[Opening Information supplied section]
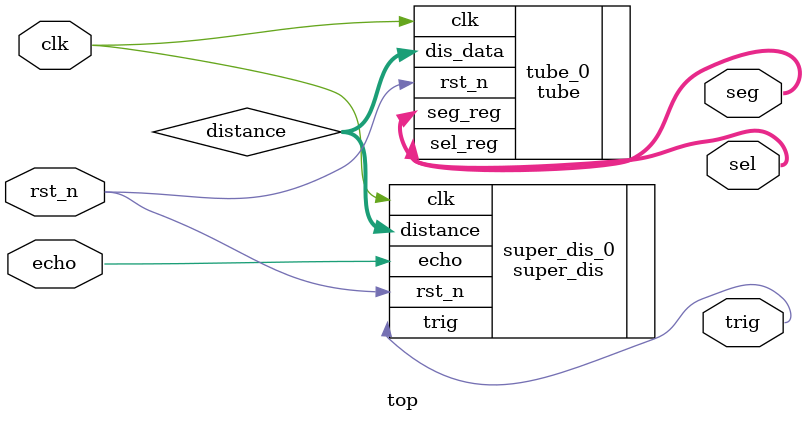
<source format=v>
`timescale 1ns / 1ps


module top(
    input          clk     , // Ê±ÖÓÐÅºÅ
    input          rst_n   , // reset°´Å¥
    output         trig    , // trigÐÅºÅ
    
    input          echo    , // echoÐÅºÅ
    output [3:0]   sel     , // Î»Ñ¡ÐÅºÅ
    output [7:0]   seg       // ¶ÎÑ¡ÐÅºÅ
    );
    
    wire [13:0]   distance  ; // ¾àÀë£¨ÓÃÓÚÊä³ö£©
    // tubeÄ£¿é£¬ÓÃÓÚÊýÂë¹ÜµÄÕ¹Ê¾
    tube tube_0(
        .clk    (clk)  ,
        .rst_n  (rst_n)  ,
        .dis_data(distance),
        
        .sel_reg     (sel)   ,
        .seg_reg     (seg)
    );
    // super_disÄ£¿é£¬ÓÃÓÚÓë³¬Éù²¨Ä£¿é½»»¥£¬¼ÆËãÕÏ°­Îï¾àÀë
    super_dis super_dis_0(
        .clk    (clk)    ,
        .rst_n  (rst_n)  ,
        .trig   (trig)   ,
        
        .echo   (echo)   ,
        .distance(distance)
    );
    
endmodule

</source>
[Closing Information supplied section]
[Opening Information supplied section]
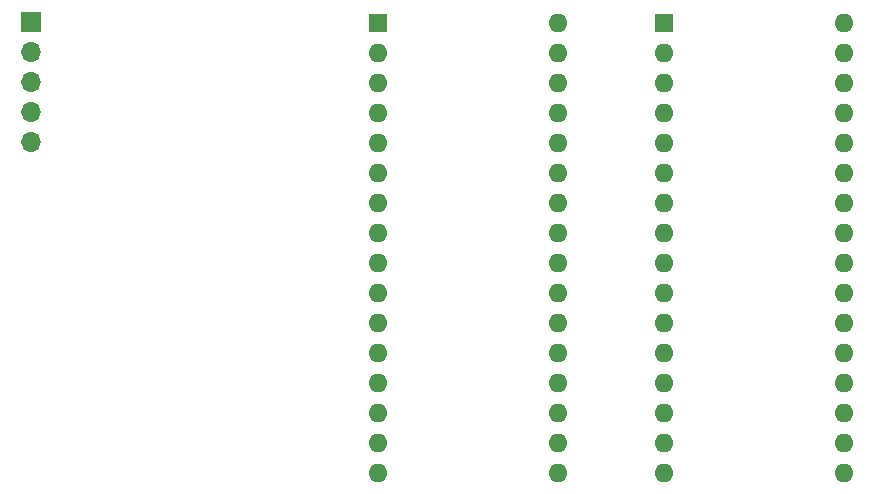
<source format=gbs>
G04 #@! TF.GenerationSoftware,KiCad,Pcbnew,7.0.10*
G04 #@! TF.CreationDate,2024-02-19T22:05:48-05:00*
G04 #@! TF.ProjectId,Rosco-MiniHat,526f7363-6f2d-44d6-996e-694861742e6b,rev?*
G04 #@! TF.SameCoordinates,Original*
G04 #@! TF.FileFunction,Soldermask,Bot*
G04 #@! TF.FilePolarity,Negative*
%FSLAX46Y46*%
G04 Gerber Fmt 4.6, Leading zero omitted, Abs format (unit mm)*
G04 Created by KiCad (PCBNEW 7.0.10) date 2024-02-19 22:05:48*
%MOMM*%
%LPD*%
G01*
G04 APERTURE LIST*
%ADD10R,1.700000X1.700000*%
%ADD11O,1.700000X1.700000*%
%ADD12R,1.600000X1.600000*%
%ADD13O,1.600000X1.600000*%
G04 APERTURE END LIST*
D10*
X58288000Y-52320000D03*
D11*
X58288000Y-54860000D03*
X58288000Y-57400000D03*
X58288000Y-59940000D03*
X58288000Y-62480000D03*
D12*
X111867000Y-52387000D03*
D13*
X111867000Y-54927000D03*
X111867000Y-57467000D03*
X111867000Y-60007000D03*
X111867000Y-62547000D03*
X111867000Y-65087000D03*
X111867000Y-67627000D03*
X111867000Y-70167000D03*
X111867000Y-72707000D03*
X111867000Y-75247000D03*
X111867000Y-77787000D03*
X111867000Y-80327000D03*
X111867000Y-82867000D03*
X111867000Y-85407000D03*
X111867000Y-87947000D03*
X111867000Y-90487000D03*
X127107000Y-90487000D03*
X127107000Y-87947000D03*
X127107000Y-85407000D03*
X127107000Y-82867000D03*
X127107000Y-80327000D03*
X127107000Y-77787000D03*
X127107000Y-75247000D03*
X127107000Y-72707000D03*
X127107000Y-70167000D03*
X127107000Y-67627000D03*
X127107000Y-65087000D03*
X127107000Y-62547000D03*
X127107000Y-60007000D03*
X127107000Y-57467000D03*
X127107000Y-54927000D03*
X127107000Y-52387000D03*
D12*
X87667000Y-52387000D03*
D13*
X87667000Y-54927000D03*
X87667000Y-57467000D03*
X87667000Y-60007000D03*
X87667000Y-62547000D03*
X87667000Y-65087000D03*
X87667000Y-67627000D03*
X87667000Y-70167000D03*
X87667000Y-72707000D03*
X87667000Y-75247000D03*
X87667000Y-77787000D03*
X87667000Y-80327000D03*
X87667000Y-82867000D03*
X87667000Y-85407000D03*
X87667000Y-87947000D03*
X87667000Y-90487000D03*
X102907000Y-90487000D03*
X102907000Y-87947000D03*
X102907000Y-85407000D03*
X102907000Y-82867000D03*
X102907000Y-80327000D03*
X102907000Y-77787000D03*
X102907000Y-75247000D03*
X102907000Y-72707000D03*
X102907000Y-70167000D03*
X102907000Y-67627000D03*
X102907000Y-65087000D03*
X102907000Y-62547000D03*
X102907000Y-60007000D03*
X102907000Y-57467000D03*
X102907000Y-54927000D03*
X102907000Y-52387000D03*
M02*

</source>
[Closing Information supplied section]
**What the exercise asks:** Gather all lines from the listing above in which "output" occurs.

**Answer for the task:**
    output         trig    , // trigÐÅºÅ
    output [3:0]   sel     , // Î»Ñ¡ÐÅºÅ
    output [7:0]   seg       // ¶ÎÑ¡ÐÅºÅ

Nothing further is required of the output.